GMs: Never put yourselves on a pedestal

Posted: July 28, 2016 by pointyman2000 in Articles, Roleplaying Games
Tags: ,

One of the longest running myths in RPGs is that a GM is somehow “better” than Players. Sure it’s not always expressed as such, but the sentiment remains. There’s always talk of the GM being the one to make the big sacrifices, that GMing is busy, thankless work. GMs should be afforded respect and admiration for taking on the burden of planning and running games to his fortunate players, who just show up on game day with their dice (and sometimes not even that!)

I’m starting to see that this is a bad point of view to have (and to encourage.) GMs are simply participants in the group activity of an RPG, the same way players are. We all come together to play the game, and each of us has a part to play in making the activity work. More traditional systems have a clear GM-Player role description, while modern systems have begun to blur the lines, giving Players more and more narrative control to the point that being a GM is almost indistinguishable as being a Player.

The real concern about the mindset of the GM as a long suffering hero is that it enables a form of inequality. Suddenly, GMs matter more by virtue of the tasks that they do. While players, being “just” players, are beholden to the GM. This is a slippery sort of situation that could easily lead to the GMs perceiving themselves as an elite subset of the RPG population… and that kind of thinking leads to a culture and mindset of entitlement.
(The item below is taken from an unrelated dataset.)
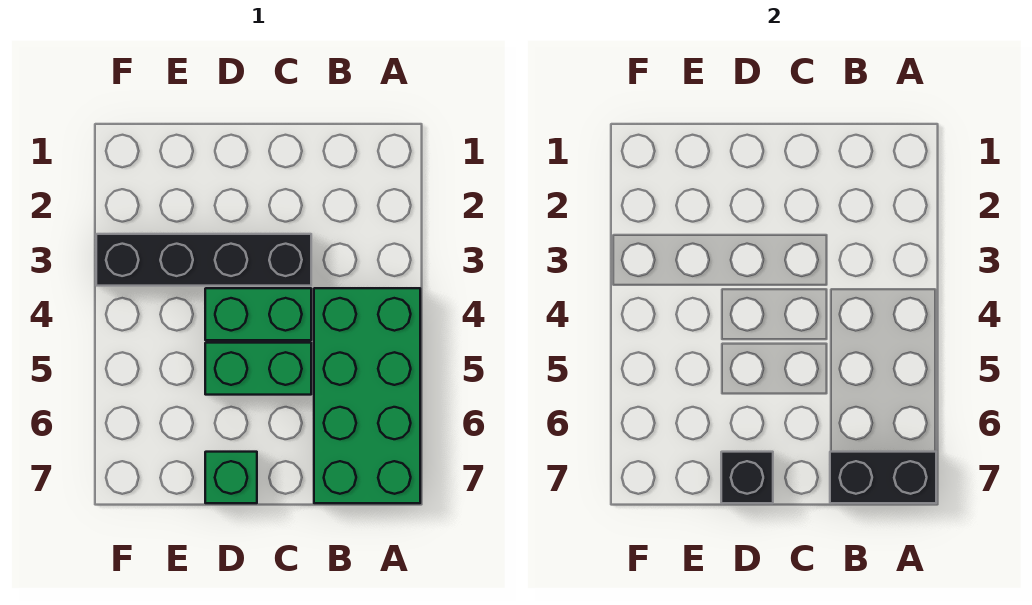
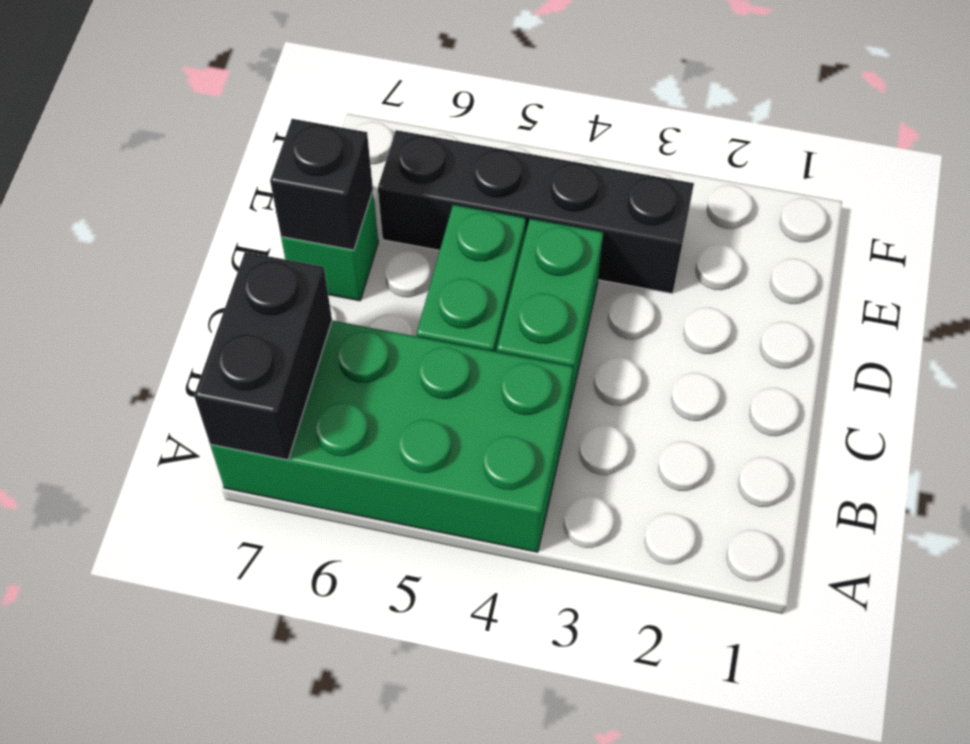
black 1x4 brick [96,234,311,286] -> black 1x4 brick turned to [378,130,694,294]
I can’t always speak for other GMs, but when I run a game, it’s because I derive great personal joy from being able to craft a story from my player’s actions and deliver surprising moments where they get to be big damn heroes. Sure there’s work in the form of world building and such, but it’s not a burden, and certainly not one that I’d blame on the players.

So given that we’ve identified that this sort of GM Elitism is a disservice to yourself and the people you play with, what can a GM do? Well, self awareness and reflection helps. It’s easy to fall into the trap where you start dismissing Player opinions on improving the game simply on the basis that they aren’t GMs.

Remember, the GM is still part of the same team. Sure you serve a different role in the activity, but that’s just like saying a Goalie is more important than any other player in a football team. They do different things, but one is never more inherently important than the other.